Was war aus deiner Sicht ein großer Erfolg?
Also ein wichtiger Punkt war zum Beispiel bei der allerersten Finanzkrise 2002/2003 die Öffnung der Kurzarbeiter-Regelung für die Industrie. Die gab es bis dahin nur für das Baugewerbe oder für Unternehmen, die draußen Witterungseinflüssen ausgesetzt sind. Gemeinsam mit Olaf Scholz, der damals Arbeitsminister war, haben wir es hinbekommen, dass das Kurzarbeitergeld auch für die Industrie geöffnet wurde. Dadurch konnten wir Personalabbau verhindern.
Bestimmt hast du auch heute noch die IGBCE immer genau im Blick. Was denkst du, sind wir für die Zukunft gut gerüstet?
Das glaube ich ganz fest. Michael (Anm.d.Red.: Michael Vassiliadis, Vorsitzender der IGBCE) und seine Kolleginnen und Kollegen haben ja schon vor einigen Jahren verschiedene Prozesse angestoßen, die sich mit den großen Zukunftsfragen beschäftigen. Jetzt kommt es darauf an, ob man das, was heute unter dem Begriff Transformation läuft, auch so umsetzen kann.
Was sind die größten Aufgaben, vor denen die IGBCE in den kommenden Jahren steht?

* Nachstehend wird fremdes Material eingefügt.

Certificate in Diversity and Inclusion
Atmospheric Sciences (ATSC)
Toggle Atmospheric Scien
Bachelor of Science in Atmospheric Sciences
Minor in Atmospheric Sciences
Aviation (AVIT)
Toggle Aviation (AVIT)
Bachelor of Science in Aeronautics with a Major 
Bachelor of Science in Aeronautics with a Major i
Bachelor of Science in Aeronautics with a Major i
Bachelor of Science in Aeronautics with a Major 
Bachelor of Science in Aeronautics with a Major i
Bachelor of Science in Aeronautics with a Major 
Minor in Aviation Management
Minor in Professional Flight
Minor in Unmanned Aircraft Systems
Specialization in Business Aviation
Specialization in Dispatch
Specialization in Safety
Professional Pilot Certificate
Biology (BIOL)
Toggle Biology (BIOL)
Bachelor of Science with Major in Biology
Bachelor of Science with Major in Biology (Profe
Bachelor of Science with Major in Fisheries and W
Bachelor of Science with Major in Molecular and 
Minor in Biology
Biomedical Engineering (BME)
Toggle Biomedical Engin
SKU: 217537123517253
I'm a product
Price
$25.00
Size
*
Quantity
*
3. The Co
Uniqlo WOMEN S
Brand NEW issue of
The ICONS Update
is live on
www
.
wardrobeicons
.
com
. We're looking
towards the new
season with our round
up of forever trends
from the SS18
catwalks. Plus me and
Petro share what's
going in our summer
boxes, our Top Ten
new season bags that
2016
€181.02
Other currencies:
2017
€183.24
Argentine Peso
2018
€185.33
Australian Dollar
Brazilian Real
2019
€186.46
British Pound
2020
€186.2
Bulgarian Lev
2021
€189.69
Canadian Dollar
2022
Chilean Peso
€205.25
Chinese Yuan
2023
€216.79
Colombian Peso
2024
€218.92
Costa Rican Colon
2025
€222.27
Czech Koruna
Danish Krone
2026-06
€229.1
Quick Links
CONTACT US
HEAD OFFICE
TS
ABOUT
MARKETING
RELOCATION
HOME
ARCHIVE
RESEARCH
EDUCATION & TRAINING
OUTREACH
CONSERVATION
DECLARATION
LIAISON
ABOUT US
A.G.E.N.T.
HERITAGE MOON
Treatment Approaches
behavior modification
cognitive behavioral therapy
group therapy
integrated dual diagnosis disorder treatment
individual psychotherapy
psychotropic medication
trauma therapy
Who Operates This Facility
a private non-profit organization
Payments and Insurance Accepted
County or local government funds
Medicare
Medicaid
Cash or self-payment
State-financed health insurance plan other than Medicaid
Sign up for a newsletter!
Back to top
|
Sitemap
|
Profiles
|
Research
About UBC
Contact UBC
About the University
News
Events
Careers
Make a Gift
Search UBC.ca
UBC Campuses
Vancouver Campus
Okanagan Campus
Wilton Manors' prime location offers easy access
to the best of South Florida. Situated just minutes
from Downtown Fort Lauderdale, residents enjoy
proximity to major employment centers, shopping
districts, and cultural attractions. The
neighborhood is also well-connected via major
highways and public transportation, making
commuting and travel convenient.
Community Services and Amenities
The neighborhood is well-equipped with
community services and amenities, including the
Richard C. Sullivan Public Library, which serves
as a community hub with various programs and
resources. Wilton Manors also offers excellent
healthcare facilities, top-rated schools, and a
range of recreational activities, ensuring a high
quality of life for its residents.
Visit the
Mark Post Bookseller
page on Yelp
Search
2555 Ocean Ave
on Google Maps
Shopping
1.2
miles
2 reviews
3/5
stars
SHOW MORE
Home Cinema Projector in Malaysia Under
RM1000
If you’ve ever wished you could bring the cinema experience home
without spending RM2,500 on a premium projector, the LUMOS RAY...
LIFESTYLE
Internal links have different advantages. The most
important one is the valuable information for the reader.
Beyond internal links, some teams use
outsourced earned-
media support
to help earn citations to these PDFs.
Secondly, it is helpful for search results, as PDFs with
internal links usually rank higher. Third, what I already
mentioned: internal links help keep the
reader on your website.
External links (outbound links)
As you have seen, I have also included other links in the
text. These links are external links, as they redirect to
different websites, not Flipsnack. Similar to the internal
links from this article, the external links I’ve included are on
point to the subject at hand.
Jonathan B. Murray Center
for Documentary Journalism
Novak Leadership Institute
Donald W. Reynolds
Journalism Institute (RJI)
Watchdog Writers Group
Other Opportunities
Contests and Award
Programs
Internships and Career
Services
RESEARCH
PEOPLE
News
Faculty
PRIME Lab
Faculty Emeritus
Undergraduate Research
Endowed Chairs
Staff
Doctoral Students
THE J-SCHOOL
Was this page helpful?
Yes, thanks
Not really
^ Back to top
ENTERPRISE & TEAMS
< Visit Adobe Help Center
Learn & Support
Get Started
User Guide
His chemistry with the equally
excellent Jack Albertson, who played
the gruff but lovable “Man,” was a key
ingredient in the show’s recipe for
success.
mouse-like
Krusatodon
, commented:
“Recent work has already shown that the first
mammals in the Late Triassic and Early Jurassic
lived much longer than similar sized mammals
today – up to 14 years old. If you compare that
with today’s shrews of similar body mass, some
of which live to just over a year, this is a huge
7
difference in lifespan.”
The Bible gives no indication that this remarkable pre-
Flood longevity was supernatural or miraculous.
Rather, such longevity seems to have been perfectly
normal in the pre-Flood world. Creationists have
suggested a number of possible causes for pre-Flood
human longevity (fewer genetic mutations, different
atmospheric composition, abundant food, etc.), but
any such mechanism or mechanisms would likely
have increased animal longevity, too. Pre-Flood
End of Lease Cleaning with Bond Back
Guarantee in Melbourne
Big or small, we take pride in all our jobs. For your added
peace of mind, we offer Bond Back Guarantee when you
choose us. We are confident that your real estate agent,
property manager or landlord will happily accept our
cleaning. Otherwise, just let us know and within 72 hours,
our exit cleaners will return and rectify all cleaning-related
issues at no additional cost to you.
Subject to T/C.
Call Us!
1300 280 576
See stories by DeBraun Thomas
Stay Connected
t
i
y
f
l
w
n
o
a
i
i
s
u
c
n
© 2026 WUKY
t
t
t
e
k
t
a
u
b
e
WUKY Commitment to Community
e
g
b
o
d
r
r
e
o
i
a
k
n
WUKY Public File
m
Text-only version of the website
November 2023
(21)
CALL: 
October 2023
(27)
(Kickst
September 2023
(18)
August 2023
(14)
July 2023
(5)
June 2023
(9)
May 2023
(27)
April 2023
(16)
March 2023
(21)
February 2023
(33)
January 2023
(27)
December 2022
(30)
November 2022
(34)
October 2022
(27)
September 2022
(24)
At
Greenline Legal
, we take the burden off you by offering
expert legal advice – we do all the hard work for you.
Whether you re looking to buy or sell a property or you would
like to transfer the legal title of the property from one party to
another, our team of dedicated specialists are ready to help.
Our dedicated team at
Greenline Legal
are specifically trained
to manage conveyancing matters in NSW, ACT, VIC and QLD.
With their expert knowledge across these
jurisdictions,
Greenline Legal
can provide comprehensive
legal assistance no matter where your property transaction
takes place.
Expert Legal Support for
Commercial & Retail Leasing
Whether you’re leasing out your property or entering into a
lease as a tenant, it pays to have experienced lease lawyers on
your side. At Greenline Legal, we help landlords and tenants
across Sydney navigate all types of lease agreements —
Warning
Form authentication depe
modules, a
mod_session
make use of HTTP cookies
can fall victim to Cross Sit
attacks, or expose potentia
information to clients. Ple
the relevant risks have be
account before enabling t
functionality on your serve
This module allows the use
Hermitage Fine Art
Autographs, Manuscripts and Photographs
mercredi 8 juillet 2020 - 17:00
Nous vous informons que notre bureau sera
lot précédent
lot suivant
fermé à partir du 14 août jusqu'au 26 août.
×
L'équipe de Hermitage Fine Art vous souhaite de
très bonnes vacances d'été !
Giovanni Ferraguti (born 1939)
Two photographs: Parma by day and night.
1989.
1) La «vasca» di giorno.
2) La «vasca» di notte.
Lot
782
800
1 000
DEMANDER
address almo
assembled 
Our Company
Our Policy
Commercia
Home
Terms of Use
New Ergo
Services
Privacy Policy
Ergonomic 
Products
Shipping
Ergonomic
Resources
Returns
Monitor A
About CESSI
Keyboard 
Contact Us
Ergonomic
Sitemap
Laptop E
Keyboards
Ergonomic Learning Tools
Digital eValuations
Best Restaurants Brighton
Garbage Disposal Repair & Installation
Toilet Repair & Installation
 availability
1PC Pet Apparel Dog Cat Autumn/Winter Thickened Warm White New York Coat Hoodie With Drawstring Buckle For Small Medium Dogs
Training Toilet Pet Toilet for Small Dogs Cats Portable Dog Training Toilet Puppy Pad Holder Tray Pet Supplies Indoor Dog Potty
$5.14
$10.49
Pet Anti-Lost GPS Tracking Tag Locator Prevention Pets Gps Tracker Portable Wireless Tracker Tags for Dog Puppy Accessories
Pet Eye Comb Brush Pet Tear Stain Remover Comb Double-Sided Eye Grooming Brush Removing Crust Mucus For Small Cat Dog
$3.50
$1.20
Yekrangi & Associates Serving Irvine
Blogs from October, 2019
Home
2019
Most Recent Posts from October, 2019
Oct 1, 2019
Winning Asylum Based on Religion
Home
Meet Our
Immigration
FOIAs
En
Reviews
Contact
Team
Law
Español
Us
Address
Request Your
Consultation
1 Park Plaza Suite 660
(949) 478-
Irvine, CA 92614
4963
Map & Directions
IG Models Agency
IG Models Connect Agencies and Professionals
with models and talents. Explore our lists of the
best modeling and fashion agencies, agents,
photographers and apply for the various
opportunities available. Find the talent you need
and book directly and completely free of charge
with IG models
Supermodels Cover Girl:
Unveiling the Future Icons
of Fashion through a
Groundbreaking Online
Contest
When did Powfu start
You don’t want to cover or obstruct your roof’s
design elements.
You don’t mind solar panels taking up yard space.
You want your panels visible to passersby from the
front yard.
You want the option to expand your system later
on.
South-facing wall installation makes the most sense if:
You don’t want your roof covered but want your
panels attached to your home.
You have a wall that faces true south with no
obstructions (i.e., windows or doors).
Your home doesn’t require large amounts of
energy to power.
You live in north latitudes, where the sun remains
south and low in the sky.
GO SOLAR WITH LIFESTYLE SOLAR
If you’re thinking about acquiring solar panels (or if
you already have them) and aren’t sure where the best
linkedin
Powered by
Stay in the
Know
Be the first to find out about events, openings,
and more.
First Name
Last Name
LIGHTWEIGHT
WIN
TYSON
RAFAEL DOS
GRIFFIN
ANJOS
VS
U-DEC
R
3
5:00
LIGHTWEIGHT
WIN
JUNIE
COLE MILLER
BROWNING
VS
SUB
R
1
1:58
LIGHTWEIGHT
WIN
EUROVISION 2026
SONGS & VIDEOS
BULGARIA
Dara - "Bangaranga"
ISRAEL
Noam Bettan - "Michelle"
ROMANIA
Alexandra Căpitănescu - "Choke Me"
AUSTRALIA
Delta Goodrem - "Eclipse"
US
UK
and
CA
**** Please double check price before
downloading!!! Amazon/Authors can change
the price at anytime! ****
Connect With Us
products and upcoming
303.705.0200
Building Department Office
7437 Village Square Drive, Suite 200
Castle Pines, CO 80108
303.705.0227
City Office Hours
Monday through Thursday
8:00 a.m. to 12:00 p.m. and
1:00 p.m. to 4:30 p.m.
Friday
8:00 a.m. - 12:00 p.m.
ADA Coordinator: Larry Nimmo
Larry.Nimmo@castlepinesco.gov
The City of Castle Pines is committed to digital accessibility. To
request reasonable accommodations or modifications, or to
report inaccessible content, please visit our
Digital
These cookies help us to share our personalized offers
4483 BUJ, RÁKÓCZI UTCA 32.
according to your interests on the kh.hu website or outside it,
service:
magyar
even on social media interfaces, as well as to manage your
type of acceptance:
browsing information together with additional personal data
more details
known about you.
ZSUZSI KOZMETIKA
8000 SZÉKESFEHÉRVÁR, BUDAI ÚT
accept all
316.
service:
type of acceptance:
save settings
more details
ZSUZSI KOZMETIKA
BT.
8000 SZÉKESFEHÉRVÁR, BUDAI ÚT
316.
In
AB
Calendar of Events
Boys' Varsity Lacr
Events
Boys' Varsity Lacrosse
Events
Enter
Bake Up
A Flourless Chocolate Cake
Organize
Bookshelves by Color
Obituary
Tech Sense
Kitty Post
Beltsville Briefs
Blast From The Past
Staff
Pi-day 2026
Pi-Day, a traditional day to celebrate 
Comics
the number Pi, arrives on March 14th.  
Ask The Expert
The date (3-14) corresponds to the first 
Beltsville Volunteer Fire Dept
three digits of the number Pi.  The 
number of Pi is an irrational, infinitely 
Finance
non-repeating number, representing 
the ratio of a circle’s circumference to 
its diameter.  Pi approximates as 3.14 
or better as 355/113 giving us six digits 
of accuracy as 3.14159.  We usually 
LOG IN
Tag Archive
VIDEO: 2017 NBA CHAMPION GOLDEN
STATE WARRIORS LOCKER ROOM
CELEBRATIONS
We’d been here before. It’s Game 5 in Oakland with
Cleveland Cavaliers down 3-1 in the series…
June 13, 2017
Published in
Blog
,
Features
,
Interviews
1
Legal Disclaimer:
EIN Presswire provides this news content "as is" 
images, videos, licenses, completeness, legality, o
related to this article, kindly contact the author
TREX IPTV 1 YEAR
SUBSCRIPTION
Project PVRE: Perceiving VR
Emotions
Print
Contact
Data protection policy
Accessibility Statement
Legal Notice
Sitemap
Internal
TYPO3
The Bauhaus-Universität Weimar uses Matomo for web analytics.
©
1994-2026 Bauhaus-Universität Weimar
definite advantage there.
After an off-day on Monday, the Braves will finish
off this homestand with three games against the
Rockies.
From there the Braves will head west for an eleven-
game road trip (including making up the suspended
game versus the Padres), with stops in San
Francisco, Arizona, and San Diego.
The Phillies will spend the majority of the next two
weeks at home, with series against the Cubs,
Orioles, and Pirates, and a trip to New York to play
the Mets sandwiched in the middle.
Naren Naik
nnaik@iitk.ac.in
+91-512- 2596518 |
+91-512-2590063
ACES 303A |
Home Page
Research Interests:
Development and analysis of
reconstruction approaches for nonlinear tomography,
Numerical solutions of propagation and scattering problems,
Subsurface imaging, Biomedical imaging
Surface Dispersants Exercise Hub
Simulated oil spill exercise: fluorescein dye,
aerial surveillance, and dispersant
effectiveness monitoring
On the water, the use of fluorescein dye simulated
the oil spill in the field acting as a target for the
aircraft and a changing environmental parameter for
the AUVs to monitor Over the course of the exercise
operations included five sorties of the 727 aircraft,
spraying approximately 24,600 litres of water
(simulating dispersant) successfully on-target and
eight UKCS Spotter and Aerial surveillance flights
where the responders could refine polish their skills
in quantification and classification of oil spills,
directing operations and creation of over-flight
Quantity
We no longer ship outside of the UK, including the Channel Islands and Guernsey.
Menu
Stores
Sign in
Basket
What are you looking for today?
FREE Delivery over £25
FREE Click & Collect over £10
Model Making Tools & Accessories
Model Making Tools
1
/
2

Ich glaube, die größte Aufgabe wird es sein, den Industriestandort zu sichern. Meine Befürchtung ist, dass unser Wirtschaftsmodell für die Zukunft nicht mehr trägt. Wir haben jahrelang gute Geschäfte gemacht, indem wir billig Rohstoffe bezogen haben und dann daraus fertige Produkte hergestellt und verkauft haben. Ausgliederungen aus Lohngründen haben sich ja inzwischen als Fehler erwiesen und zwar nicht nur wegen der Abhängigkeit, sondern auch wegen der Lieferengpässe. Ich glaube, da wird es ein gewisses Comeback geben. Aber das alleine wird nicht reichen. Wir werden uns überlegen müssen, wie wir in Zukunft gegen die Länder konkurrieren können, die wir in der Vergangenheit mit unserem Know-how unterstützt haben.